Many people have credit cards but not too many of them know how to use it wisely. For that very reason, many people end up having to enroll into debt management programs offered by companies and agencies like Freedom Debt Relief (FDR). They need professional guidance and financial advice on how to better manage their credit card debts. In severe cases, some people even had to file for bankruptcy because of their skyrocketing credit card debts that could have been nipped in the bud. If you have previously engaged the help of such agencies because of your credit card debts it may be a good idea for you to steer clear of using credit cards at all for the rest of your life. It may sound rather difficult to do but you may be surprised to find that it may not be at all impossible.

Credit cards in general have high interest rates. Many of them are in double figures. This number may seem small in percentage but consider the actual amount of money you would be paying for interest. For example, a purchase of $800 would cost you $120 at 15% interest while a purchase of $200 on another credit card would cost you $24 at 12% interest. Combine the two cards together and you would have to pay $144 on interest alone. This amount is merely the interest that you would have to pay. Many credit cards also have annual fees. Although many credit card companies offered credit cards with no annual fees in the mid 90s, with the current trend of rising bad debts and enforced reduction in late-payment fees, many credit card companies are reintroducing annual fees. So just think about all the money you could be saving or at least be able to use for other better purposes if you pay for all of your purchases in cash.

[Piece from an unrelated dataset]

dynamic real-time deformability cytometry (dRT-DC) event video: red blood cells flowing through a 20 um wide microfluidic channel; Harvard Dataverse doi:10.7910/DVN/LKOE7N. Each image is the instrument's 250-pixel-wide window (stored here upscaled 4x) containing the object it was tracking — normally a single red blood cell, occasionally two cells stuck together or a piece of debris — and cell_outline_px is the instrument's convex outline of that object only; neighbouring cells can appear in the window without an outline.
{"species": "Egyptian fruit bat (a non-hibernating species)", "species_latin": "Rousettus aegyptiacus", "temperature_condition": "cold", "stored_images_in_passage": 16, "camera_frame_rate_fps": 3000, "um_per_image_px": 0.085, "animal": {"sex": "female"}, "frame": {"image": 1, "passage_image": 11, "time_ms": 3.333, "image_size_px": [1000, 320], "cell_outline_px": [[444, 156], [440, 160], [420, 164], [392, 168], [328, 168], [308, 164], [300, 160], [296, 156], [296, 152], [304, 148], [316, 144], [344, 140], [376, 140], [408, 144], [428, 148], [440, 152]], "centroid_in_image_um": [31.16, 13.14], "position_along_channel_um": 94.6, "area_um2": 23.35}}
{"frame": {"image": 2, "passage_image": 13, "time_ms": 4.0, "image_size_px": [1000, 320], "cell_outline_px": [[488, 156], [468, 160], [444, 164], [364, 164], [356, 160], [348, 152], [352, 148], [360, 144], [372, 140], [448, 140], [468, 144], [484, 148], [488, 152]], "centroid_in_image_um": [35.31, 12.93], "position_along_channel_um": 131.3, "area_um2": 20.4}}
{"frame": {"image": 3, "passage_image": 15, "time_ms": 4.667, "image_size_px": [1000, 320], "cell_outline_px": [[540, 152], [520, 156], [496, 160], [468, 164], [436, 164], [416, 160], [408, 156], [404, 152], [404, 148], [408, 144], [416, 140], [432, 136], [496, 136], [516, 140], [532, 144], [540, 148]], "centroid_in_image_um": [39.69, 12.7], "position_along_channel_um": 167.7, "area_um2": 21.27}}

If you are a “graduate” of companies and agencies like FDR, chances are you were in there to get help to pay off your debts. Many credit counselors and financial advisors may advice you to not make any big purchases or take up any loans for the first few years after you have finally completed your repayment schedule to your creditors. This may also be another reason why getting a credit card after your debt management stint may not be such a good idea. You have just gotten yourself out of debt so why would you want to put yourself into a situation where you could be making the same mistake again? Besides, when you use a credit card you are actually borrowing the bank’s money to purchase the things you want to buy. That is essentially the same as taking up a loan with any lender but at a significantly higher interest rate.

Generally new credit card applicants would be thrilled to find out that current credit cards now require only a 3% minimum monthly repayment. Theoretically you would think that that would lessen your burden as you could afford to pay off your debts at such low requirement. However, you may be surprised to find out that out of that 3% minimum payment, probably only 1% is the actual amount taken out of your balance amount while the remaining 2% probably consists of interest and other charges. So if you keep paying only the minimum requirement every month while continuing to make more purchases, it would probably take you two lifetimes to pay off all your debts when you consider interests and other fees. Wouldn’t that be like letting history repeat itself?

In general, credit cards may not always be a bad thing to have. However, if you have just completed a program with a debt management agency you probably have just barely gotten over your addiction to credit cards. Therefore, you may want to consider living on cash to make sure that your life may remain debt free.